-- Begin --

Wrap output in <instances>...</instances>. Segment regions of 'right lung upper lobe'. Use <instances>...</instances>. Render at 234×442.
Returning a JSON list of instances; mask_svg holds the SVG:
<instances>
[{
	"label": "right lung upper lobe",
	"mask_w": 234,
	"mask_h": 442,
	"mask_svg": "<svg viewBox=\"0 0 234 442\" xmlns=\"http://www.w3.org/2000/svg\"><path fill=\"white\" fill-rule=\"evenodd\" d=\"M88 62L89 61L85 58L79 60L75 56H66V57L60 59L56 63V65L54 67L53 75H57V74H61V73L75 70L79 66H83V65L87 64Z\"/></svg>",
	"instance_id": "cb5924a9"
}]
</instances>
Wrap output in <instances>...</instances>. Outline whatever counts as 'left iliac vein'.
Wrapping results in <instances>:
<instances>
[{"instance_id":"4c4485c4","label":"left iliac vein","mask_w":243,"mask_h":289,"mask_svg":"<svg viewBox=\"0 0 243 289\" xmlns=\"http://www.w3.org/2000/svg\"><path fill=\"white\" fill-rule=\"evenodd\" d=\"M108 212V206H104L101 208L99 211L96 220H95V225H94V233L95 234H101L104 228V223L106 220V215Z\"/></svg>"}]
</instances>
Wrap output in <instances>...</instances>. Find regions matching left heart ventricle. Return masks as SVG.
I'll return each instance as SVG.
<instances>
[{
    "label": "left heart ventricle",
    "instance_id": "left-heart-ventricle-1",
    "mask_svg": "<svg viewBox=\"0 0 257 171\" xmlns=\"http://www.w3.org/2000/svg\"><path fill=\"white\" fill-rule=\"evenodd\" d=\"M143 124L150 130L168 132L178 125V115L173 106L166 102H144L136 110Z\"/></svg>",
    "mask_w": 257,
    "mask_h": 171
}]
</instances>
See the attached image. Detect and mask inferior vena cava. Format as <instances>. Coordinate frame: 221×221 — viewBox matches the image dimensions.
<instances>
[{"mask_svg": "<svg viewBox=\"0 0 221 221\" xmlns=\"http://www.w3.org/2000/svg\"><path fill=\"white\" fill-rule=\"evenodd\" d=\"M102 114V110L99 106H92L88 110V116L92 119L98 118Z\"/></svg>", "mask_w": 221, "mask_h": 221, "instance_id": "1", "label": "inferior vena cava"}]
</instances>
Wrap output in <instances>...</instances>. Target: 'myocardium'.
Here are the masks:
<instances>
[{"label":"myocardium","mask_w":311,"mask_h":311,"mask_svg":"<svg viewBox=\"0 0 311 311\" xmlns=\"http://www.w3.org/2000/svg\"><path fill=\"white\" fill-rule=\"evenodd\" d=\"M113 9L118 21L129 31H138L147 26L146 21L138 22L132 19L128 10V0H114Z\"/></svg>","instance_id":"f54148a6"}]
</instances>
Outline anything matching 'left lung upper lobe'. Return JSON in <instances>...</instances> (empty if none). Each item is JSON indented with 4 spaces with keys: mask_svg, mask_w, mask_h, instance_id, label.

-- End --

# Exercise brief
Rewrite all of the material above, replacing each "Wrap output in" with "Enclose output in" and leaving everything else untouched.

# Reply
Enclose output in <instances>...</instances>. Segment regions of 'right lung upper lobe'. Use <instances>...</instances>. Render at 234×442.
Returning a JSON list of instances; mask_svg holds the SVG:
<instances>
[{
	"label": "right lung upper lobe",
	"mask_w": 234,
	"mask_h": 442,
	"mask_svg": "<svg viewBox=\"0 0 234 442\" xmlns=\"http://www.w3.org/2000/svg\"><path fill=\"white\" fill-rule=\"evenodd\" d=\"M88 62L89 61L85 58L79 60L75 56H66V57L60 59L56 63V65L54 67L53 75H57V74H61V73L75 70L79 66H83V65L87 64Z\"/></svg>",
	"instance_id": "cb5924a9"
}]
</instances>
Enclose output in <instances>...</instances>. Outline whatever counts as 'left iliac vein'.
Wrapping results in <instances>:
<instances>
[{"instance_id":"4c4485c4","label":"left iliac vein","mask_w":243,"mask_h":289,"mask_svg":"<svg viewBox=\"0 0 243 289\" xmlns=\"http://www.w3.org/2000/svg\"><path fill=\"white\" fill-rule=\"evenodd\" d=\"M108 212V206H104L101 208L99 211L96 220H95V225H94V233L95 234H101L104 228V223L106 220V215Z\"/></svg>"}]
</instances>
Enclose output in <instances>...</instances>. Find regions matching left heart ventricle. Return masks as SVG.
I'll return each instance as SVG.
<instances>
[{
    "label": "left heart ventricle",
    "instance_id": "left-heart-ventricle-1",
    "mask_svg": "<svg viewBox=\"0 0 257 171\" xmlns=\"http://www.w3.org/2000/svg\"><path fill=\"white\" fill-rule=\"evenodd\" d=\"M143 124L150 130L168 132L178 125V115L173 106L166 102H144L136 110Z\"/></svg>",
    "mask_w": 257,
    "mask_h": 171
}]
</instances>
See the attached image. Detect and mask inferior vena cava. Format as <instances>. Coordinate frame: 221×221 — viewBox matches the image dimensions.
<instances>
[{"mask_svg": "<svg viewBox=\"0 0 221 221\" xmlns=\"http://www.w3.org/2000/svg\"><path fill=\"white\" fill-rule=\"evenodd\" d=\"M102 114V110L99 106H92L88 110V116L92 119L98 118Z\"/></svg>", "mask_w": 221, "mask_h": 221, "instance_id": "1", "label": "inferior vena cava"}]
</instances>
Enclose output in <instances>...</instances>. Target: 'myocardium'.
Here are the masks:
<instances>
[{"label":"myocardium","mask_w":311,"mask_h":311,"mask_svg":"<svg viewBox=\"0 0 311 311\" xmlns=\"http://www.w3.org/2000/svg\"><path fill=\"white\" fill-rule=\"evenodd\" d=\"M113 9L118 21L129 31H138L147 26L146 21L138 22L132 19L128 10V0H114Z\"/></svg>","instance_id":"f54148a6"}]
</instances>
Outline anything matching 'left lung upper lobe'. Return JSON in <instances>...</instances> (empty if none). Each item is JSON indented with 4 spaces with keys: mask_svg, mask_w, mask_h, instance_id, label.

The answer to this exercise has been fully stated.